David Stacy, you will be missed

David Stacy

David Stacy could often be seen on the Bellevue College campus with a smile and occasionally a guitar. He was an unfailingly kind professor who was loved at BC since 1987. Stacy passed away on Dec. 14, 2011, but he will always be remembered with a smile.

Stacy passed away suddenly and unexpectedly, but of natural causes. For legal reasons, no other information on his death was available.

At Bellevue College, Stacy taught Math 120, Math 130, Statistics, and was the head of the math department. He also loved music, especially the guitar, and enjoyed walking outdoors.
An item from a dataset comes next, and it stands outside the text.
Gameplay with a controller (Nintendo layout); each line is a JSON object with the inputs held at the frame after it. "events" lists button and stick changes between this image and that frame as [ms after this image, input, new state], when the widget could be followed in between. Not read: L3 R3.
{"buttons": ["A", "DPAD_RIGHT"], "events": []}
He was an excellent teacher, and many students called him the “best professor I’ve ever had!”

The door on his office is covered with memories from students and friends, postings and gratitude. “David,” one posting, signed by Jennifer, begins, “I am sure you are playing music and walking in nature…Words cannot describe the extent to which you will be missed. Thanks for all you have done, for all you have touched.”

Henry A. Amaya, a colleague of Stacy’s, posted a letter on Stacy’s wall. “My friend, I will miss you and wherever you are, I am sure you are counting the clusters of stars while playing your guitar in eternal harmony.”
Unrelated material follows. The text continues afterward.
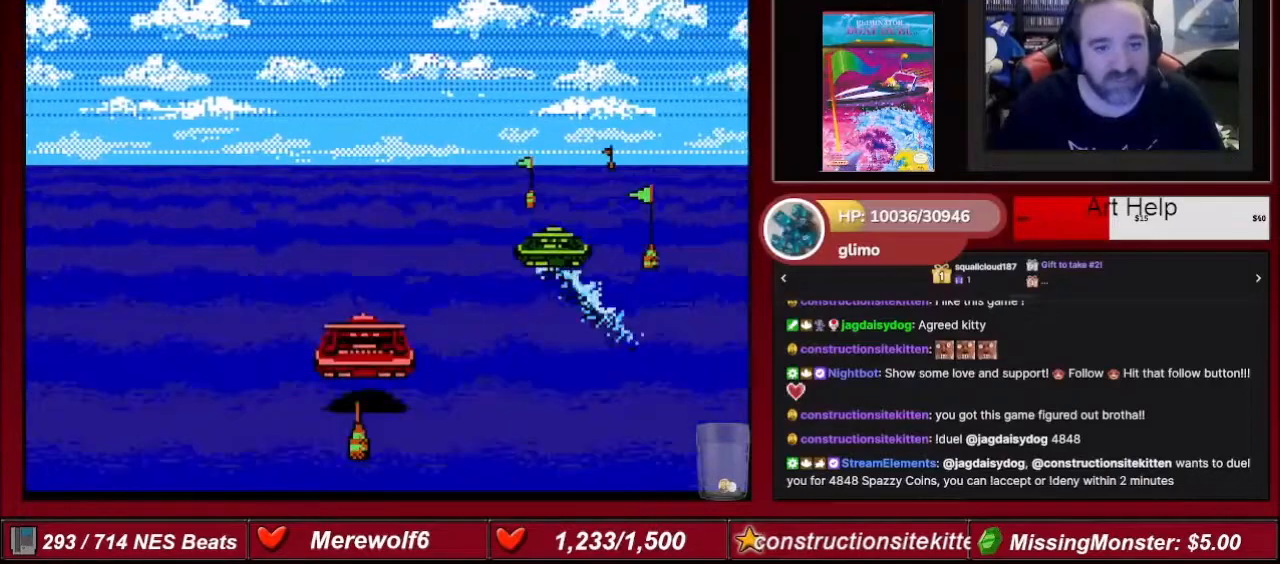
{"buttons": ["A", "DPAD_RIGHT"], "events": []}
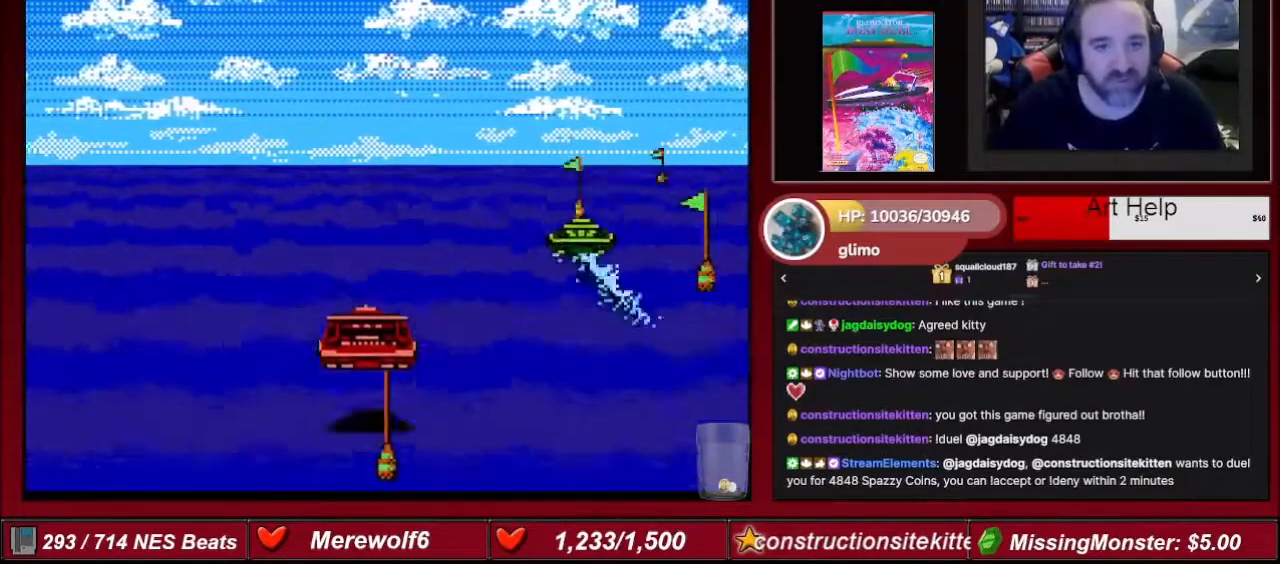
{"buttons": ["A", "DPAD_RIGHT"], "events": []}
Wendy, a student of Stacy’s, wrote: “You are one of the kindest, fairest and nicest human beings I had the privilege to meet. You have made an undeniable impact on my life.”
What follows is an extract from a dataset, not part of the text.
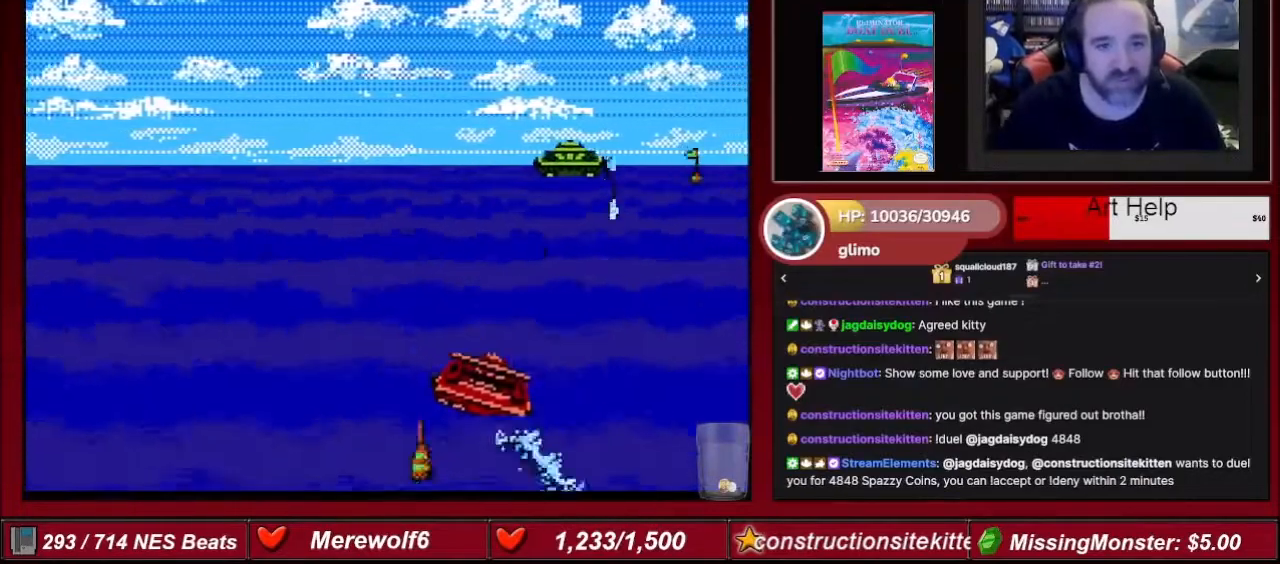
{"buttons": ["A", "DPAD_RIGHT"], "events": []}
Friends shared specific memories of him as well. Kate Bradley submitted this story:

“David was such a good, loyal friend. I can’t believe he is gone. I was on the Tenure Review Committee when he turned in his third year document. For his self-evaluation he wrote a one-page poem. I loved it. He was studying the history of mathematics at the time, and I remember a presentation he gave on archaeological digs and the conjectures of the origins of counting. I think his other interests eventually overshadowed that scholarly endeavor, but I’d like to see that remembered of him.”

Anyone who met David Stacy agreed that he was honest and fair, with a sense of humor, a love of nature, and a passion for students and teaching. Bellevue College benefited so much from having him here, and he will be missed by everyone.